For decades many government and private organizations have sponsored groundbreaking initiatives that have demonstrated the effectiveness of targeted assistance to CDCs and CDFIs. But in many ways the development of rural CDCs is 20 years behind. Support is badly needed for an iniative to increase access to capital and provide accelerated capacity building for impoverished rural and Native communities.
Before leaving the World Bank, James Wolfensohn, President of the World Bank, took the time to tour the Pine Ridge Reservation in South Dakota and experienced these conditions of rural poverty first hand. After a tour of the reservation, he stated:
“Private ownership is the key to easing poverty. To me, what I am seeing here isn’t poverty. It is the chance to see new businesses that are being established, and to meet entrepreneurs who are taking their future into their own hands”

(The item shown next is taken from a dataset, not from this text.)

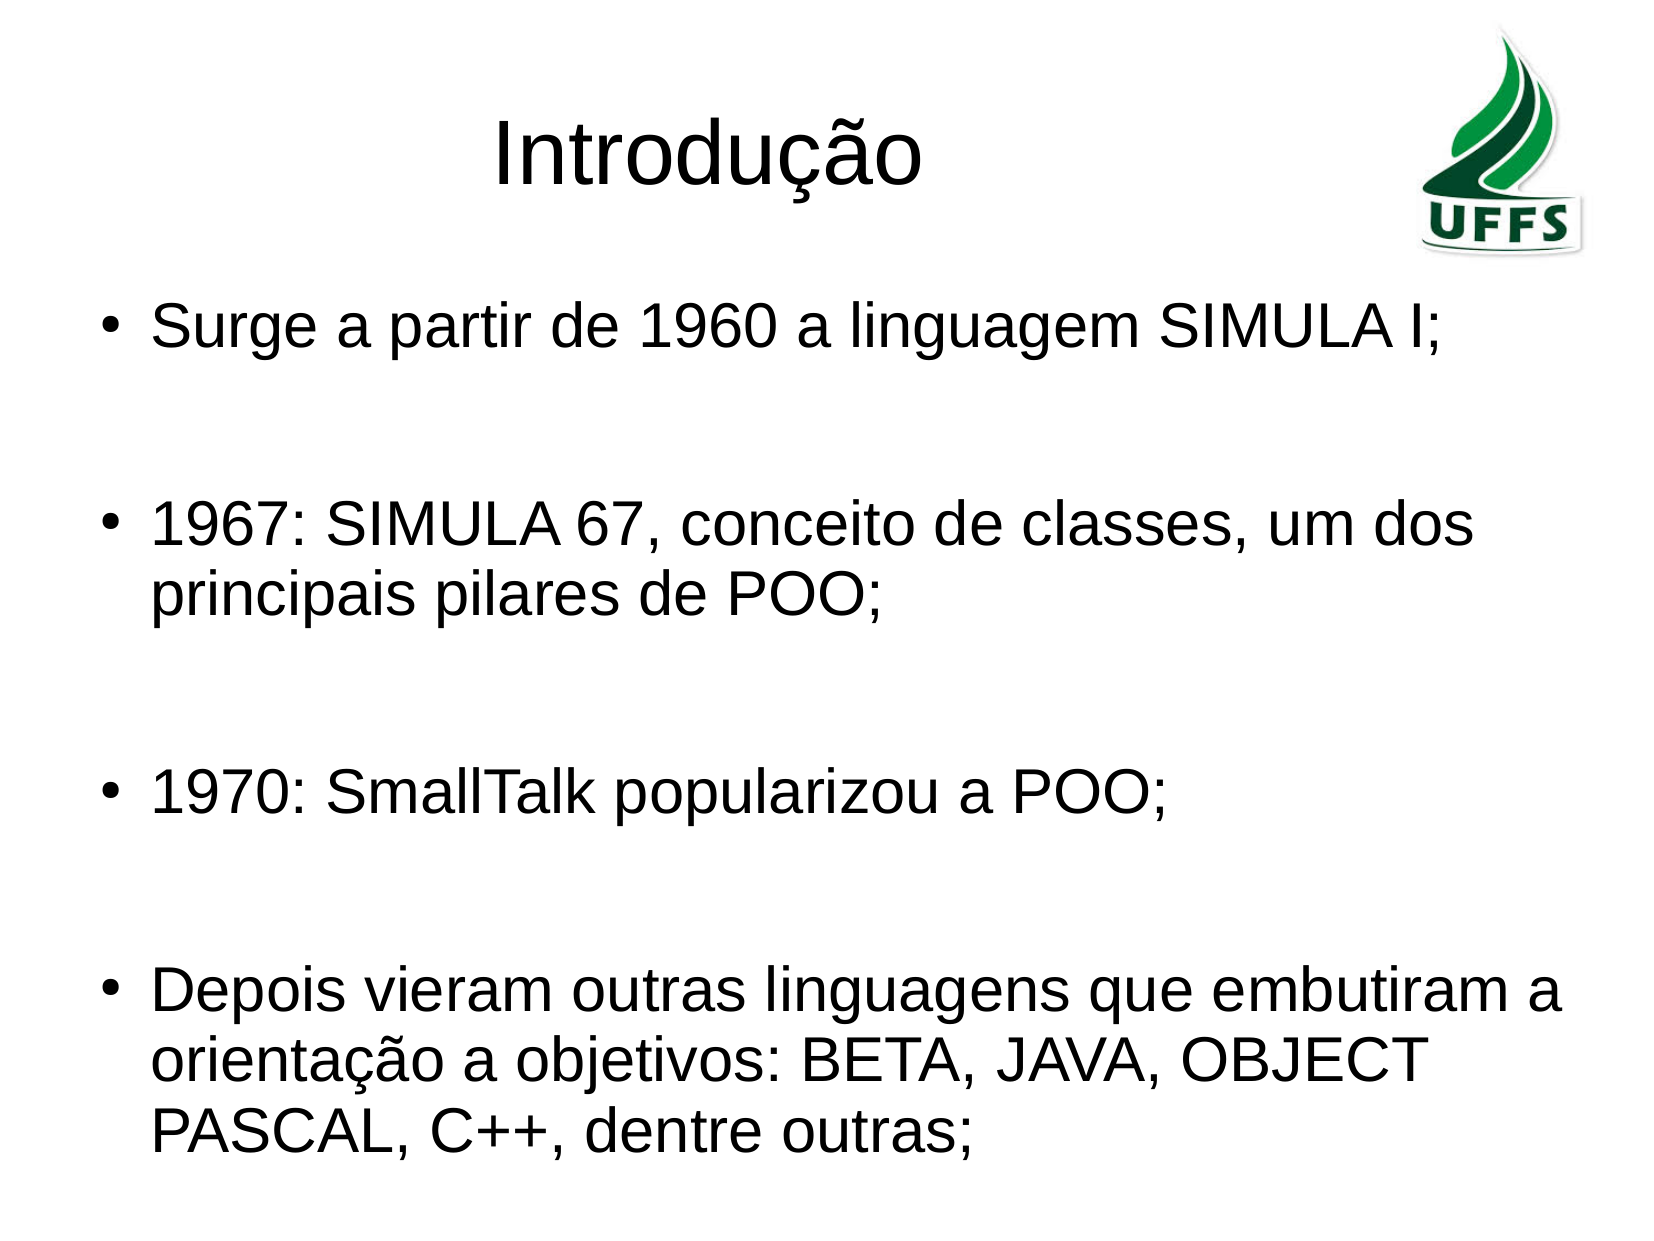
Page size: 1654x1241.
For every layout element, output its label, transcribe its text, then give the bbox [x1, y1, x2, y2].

list Surge a partir de 1960 a linguagem SIMULA I; 1967: SIMULA 67, conceito de classes, um dos principais pilares de POO; 1970: SmallTalk popularizou a POO; Depois vieram outras linguagens que embutiram a orientação a objetivos: BETA, JAVA, OBJECT PASCAL, C++, dentre outras; [82, 290, 1571, 1170]
picture [1381, 20, 1624, 272]
title Introdução [82, 49, 1335, 257]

• Revolving Loan Fund - The establishment of a RLF within a community is one of several tools available to encourage small business development. RLFs are established to provide a source of financing not otherwise be available within a community for local expanding and start-up businesses. Often, they are used to fill a financing gap in a business development project. A revolving loan fund enhances the tools of the local economic development agency.
• Package Loans - RCI works with a variety of rural and tribal controlled CDCs and CDFIs. Many of these organizations do not possess the staff capacity or expertise to package financing for larger financial projects. RCI helps build up their capabilities through mentoring and long-term technical assistance. Loan packaging usually involves gathering all of the pieces of the loan from an organization and matching them with the needs of the loaning agency. RCI makes sure that all of the pieces fit together in a way that enhances organization chances for funding.
• Collateral Funding - Many projects never get the funding needed because of insufficient collateral to reduce the lender's risk of making a loan. Collateral funding is all about finding solutions for projects without sufficient collateral. RCI works to create funding mechanisms for the collateral portion of projects that can be bank financed subject to sufficient collateral being provided. Some of these mechanisms are grants, subsidies, collateral enhancement, and collateral funds for Native America.